Sir, We read with interest the recent article by Klöppel and colleagues (2008
) on automatic classification of MR scans in Alzheimer's disease and the coverage on the BBC's website. In particular, we were concerned that the claim on the website that computers "spot Alzheimer's fast" cannot be justified on the basis of this research. Although the authors do not make this claim in their paper, in our opinion they do not pay enough attention to two limitations of their work, which may have encouraged the media over-interpretation of their findings.
The first limitation of their work is the relatively small sample size. It has been recognized for many years that confidence intervals should be reported in medical research (Altman et al., 1983
; Gardner and Altman, 1986
). Indeed, some journals recommend that these be included in publications in preference to the rather over-used P-values. We were disappointed that they were not reported here as their inclusion would have been revealing. For example in Group 1 (confirmed Alzheimer's disease cases from the US versus controls) although the estimated sensitivity and specificity are both 95%, an exact 95% confidence interval on each of these extends from 75.1% to 99.9%. We believe that a balanced interpretation of the authors' findings would include reference to the fact that their results are consistent with somewhat lower (and higher) sensitivities and specificities.
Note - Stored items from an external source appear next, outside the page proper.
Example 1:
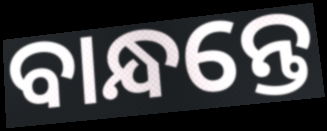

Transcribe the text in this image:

ବାନ୍ଧନ୍ତେ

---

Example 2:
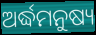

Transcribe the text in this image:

ଅର୍ଦ୍ଧମନୁଷ୍ୟ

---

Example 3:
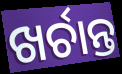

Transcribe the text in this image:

ଖର୍ଚାନ୍ତ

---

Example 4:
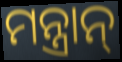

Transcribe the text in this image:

ମନ୍ତ୍ରାନ୍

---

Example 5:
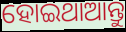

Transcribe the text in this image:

ହୋଇଥାଆନ୍ତୁ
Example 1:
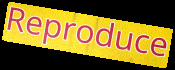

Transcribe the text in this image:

Reproduce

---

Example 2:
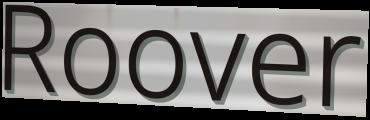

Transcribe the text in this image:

Roover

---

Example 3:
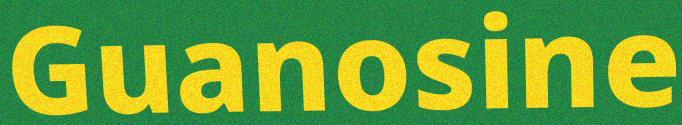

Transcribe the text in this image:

Guanosine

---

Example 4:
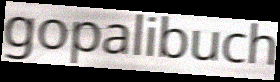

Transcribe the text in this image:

gopalibuch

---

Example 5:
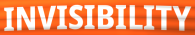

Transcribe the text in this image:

INVISIBILITY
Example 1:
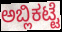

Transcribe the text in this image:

ಅಬ್ಲಿಕಟ್ಟೆ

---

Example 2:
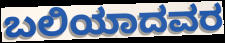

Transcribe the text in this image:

ಬಲಿಯಾದವರ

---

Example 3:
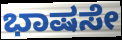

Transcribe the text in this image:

ಭಾಷಸೇ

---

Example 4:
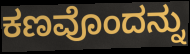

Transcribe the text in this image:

ಕಣವೊಂದನ್ನು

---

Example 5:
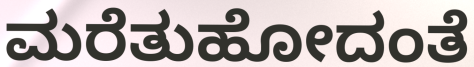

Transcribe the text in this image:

ಮರೆತುಹೋದಂತೆ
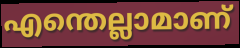
എന്തെല്ലാമാണ്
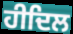
ਹੀਦਿਲ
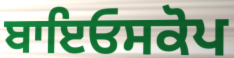
ਬਾਇਓਸਕੋਪ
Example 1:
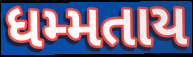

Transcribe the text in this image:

ધમ્મતાય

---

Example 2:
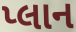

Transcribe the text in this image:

પ્લાન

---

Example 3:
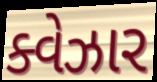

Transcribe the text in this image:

ક્વેઝાર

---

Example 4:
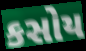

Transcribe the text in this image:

કસોય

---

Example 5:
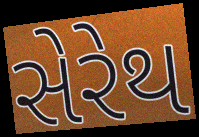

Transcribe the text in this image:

સેરેથ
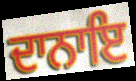
ਦਾਨਾਇ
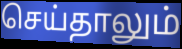
செய்தாலும்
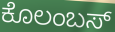
ಕೊಲಂಬಸ್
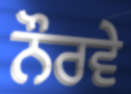
ਨੌਰਵੇ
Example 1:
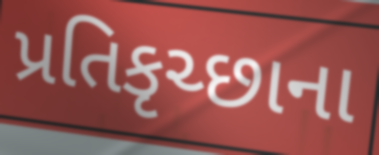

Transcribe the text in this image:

પ્રતિકૃચ્છાના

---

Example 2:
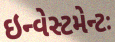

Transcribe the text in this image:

ઇન્વેસ્ટમેન્ટઃ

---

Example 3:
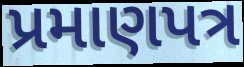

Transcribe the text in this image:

પ્રમાણપત્ર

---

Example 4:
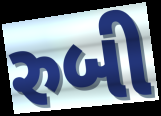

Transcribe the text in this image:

રુબી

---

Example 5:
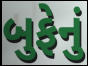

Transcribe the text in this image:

બુફેનું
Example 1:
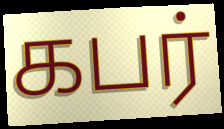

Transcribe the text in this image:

கபர்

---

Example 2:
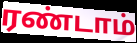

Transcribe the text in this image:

ரண்டாம்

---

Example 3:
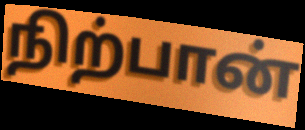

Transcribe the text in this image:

நிற்பான்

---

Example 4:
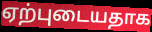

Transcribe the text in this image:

ஏற்புடையதாக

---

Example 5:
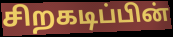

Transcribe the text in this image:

சிறகடிப்பின்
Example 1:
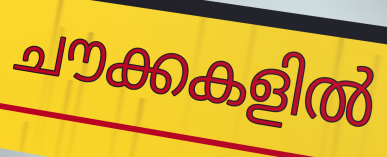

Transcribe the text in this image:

ചൗക്കകളിൽ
The second limitation is that the paper does not, in our opinion, adequately discuss the limited generalizability of the results. The Standards for Reporting of Diagnostic Accuracy (STARD) initiative (Bossuyt et al., 2003
) rightly emphasizes the importance of an evaluation of this issue. In this study, if our understanding is correct, a clinical diagnosis of Alzheimer's disease (or probable Alzheimer's disease in Group 3) had already been made before the MR scans were taken. It is this aspect of their study that makes the claim that computers "spot Alzheimer's fast" unreasonable. Clearly, if the MR derived test is to be useful in practice it must be able to detect Alzheimer's disease earlier than is possible using the existing best clinical techniques.
References
Altman DG, Gore SM, Gardner MJ, Pocock SJ. Statistical guidelines for contributors to medical journals. Br Med J (1983) 286:1489–93.
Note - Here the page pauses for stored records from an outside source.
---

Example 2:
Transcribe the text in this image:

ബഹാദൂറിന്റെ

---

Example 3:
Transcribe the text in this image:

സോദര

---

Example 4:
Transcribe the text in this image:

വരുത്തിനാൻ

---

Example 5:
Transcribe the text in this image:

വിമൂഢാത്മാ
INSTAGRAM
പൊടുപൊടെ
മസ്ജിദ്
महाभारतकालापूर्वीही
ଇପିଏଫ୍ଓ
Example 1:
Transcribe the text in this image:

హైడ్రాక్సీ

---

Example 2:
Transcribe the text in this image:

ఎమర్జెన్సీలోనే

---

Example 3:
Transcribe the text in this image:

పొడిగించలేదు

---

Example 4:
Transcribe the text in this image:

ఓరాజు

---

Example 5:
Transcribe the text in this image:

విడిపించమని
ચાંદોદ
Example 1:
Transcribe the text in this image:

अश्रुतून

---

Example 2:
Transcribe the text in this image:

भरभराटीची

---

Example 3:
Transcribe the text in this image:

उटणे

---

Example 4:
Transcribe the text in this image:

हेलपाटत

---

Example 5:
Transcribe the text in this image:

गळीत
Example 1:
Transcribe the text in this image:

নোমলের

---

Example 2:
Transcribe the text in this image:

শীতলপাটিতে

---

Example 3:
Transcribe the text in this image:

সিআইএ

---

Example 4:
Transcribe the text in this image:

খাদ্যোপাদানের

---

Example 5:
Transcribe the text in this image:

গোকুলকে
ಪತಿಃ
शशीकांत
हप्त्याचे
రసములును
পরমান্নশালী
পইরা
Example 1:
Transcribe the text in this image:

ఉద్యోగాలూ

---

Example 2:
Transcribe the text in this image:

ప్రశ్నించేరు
Bossuyt PM, Reitsma JB, Bruns DE, Gatsonis CA, Glasziou PP, Irwig LM, et al. Towards complete and accurate reporting of studies of diagnostic accuracy: The STARD Initiative. Clin Chem (2003) 49:1–6. (also published in other journals).
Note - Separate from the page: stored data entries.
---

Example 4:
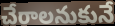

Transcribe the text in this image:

చేరాలనుకునే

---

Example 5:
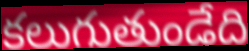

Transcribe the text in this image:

కలుగుతుండేది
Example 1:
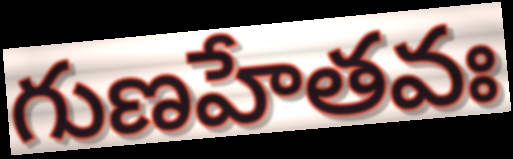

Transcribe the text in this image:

గుణహేతవః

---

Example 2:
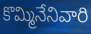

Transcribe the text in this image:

కొమ్మినేనివారి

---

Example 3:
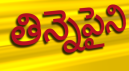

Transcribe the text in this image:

తిన్నెపైని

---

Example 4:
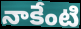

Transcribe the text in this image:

నాకేంటి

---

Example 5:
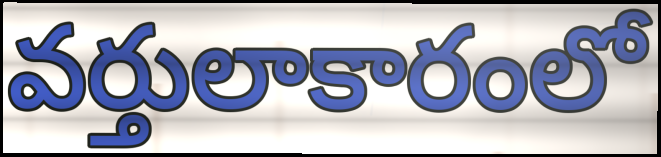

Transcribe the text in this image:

వర్తులాకారంలో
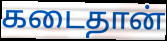
கடைதான்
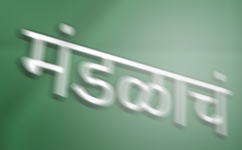
मंडळाचं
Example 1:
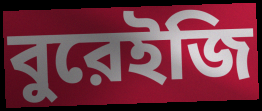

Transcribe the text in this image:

বুরেইজি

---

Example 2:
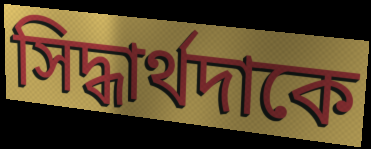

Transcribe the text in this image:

সিদ্ধার্থদাকে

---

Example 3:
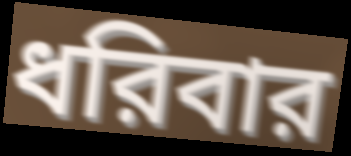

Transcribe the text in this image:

ধরিবার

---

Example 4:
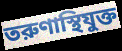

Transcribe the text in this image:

তরুণাস্থিযুক্ত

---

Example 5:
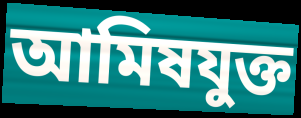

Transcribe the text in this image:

আমিষযুক্ত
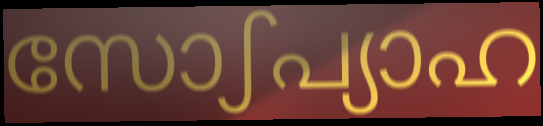
സോഽപ്യാഹ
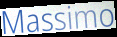
Massimo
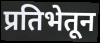
प्रतिभेतून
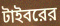
টাইবরের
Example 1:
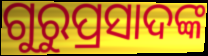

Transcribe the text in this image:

ଗୁରୁପ୍ରସାଦଙ୍କ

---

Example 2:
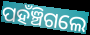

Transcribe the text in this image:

ପହଁଞ୍ଚିଗଲେ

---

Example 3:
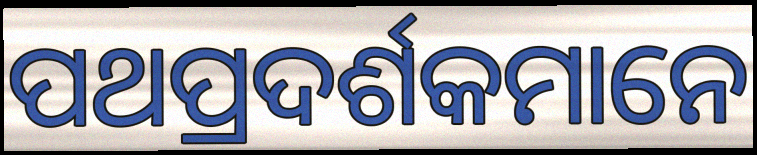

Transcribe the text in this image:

ପଥପ୍ରଦର୍ଶକମାନେ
Computers spot Alzheimer's fast. (22 February 2008, date last accessed). http://news.bbc.co.uk/2/hi/health/7258379.stm.
Gardner MJ, Altman DG. Confidence intervals rather than P-values: estimation rather than hypothesis testing. Br Med J (1986) 292:746–50.
Kloppel S, Stonnington CM, Chu C, Draganski B, Scahill RI, Rohrer JD, et al. Automatic classification of MR scans in Alzheimer's disease. Brain (2008) 131:681–9.